Transcribed page contents:
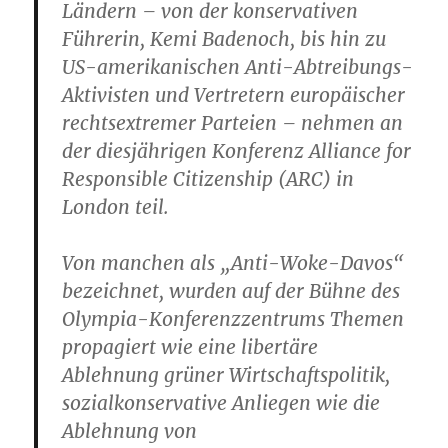
Ländern – von der konservativen
Führerin, Kemi Badenoch, bis hin zu
US-amerikanischen Anti-Abtreibungs-
Aktivisten und Vertretern europäischer
rechtsextremer Parteien – nehmen an
der diesjährigen Konferenz Alliance for
Responsible Citizenship (ARC) in
London teil.
Von manchen als „Anti-Woke-Davos“
bezeichnet, wurden auf der Bühne des
Olympia-Konferenzzentrums Themen
propagiert wie eine libertäre
Ablehnung grüner Wirtschaftspolitik,
sozialkonservative Anliegen wie die
Ablehnung von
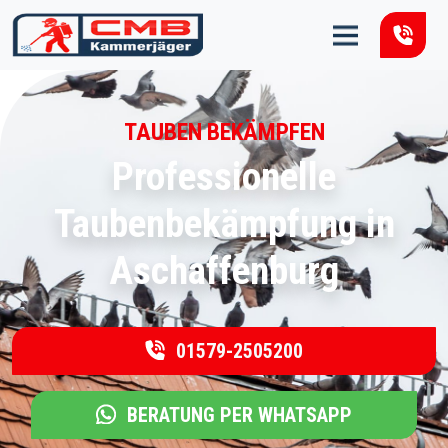
Zum Inhalt springen
TAUBEN BEKÄMPFEN
Professionelle
Taubenbekämpfung in
Aschaffenburg
01579-2505200
BERATUNG PER WHATSAPP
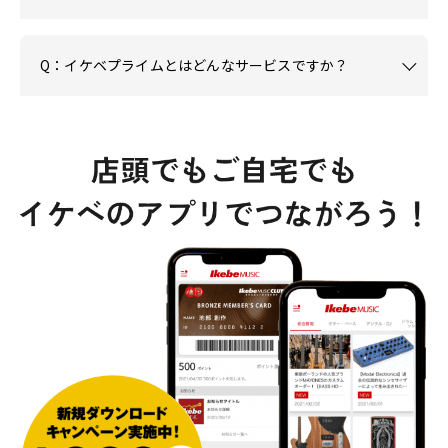
Q：イケベプライムとはどんなサービスですか？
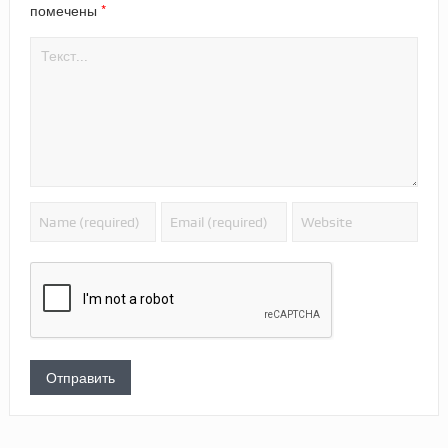
*
помечены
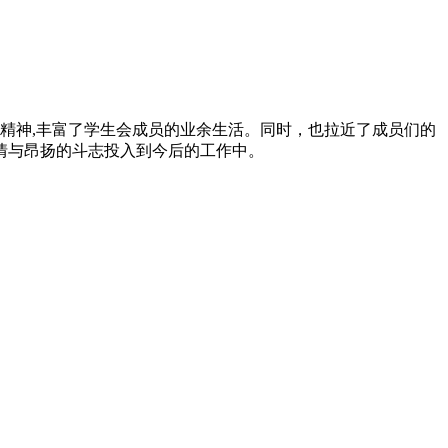
精神
,
丰富了学生会成员的业余生活。同时，也拉近了成员们的
情与昂扬的斗志投入到今后的工作中。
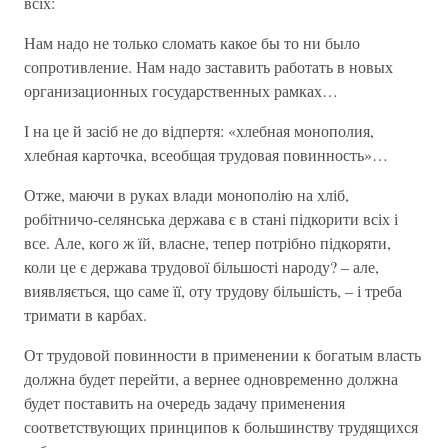
всіх:
Нам надо не только сломать какое бы то ни было
сопротивление. Нам надо заставить работать в новых
организационных государственных рамках…
І на це й засіб не до відпертя: «хлебная монополия,
хлебная карточка, всеобщая трудовая повинность»…
Отже, маючи в руках влади монополію на хліб,
робітничо-селянська держава є в стані підкорити всіх і
все. Але, кого ж їй, власне, тепер потрібно підкоряти,
коли це є держава трудової більшості народу? – але,
виявляється, що саме її, оту трудову більшість, – і треба
тримати в карбах.
От трудовой повинности в применении к богатым власть
должна будет перейти, а вернее одновременно должна
будет поставить на очередь задачу применения
соответствующих принципов к большинству трудящихся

Task description:
Retype all records exactly as shown above, images excluded.

Problem solution:
Ländern – von der konservativen
Führerin, Kemi Badenoch, bis hin zu
US-amerikanischen Anti-Abtreibungs-
Aktivisten und Vertretern europäischer
rechtsextremer Parteien – nehmen an
der diesjährigen Konferenz Alliance for
Responsible Citizenship (ARC) in
London teil.
Von manchen als „Anti-Woke-Davos“
bezeichnet, wurden auf der Bühne des
Olympia-Konferenzzentrums Themen
propagiert wie eine libertäre
Ablehnung grüner Wirtschaftspolitik,
sozialkonservative Anliegen wie die
Ablehnung von
Zum Inhalt springen
TAUBEN BEKÄMPFEN
Professionelle
Taubenbekämpfung in
Aschaffenburg
01579-2505200
BERATUNG PER WHATSAPP
Q：イケベプライムとはどんなサービスですか？
*
помечены
精神
,
丰富了学生会成员的业余生活。同时，也拉近了成员们的
情与昂扬的斗志投入到今后的工作中。
всіх:
Нам надо не только сломать какое бы то ни было
сопротивление. Нам надо заставить работать в новых
организационных государственных рамках…
І на це й засіб не до відпертя: «хлебная монополия,
хлебная карточка, всеобщая трудовая повинность»…
Отже, маючи в руках влади монополію на хліб,
робітничо-селянська держава є в стані підкорити всіх і
все. Але, кого ж їй, власне, тепер потрібно підкоряти,
коли це є держава трудової більшості народу? – але,
виявляється, що саме її, оту трудову більшість, – і треба
тримати в карбах.
От трудовой повинности в применении к богатым власть
должна будет перейти, а вернее одновременно должна
будет поставить на очередь задачу применения
соответствующих принципов к большинству трудящихся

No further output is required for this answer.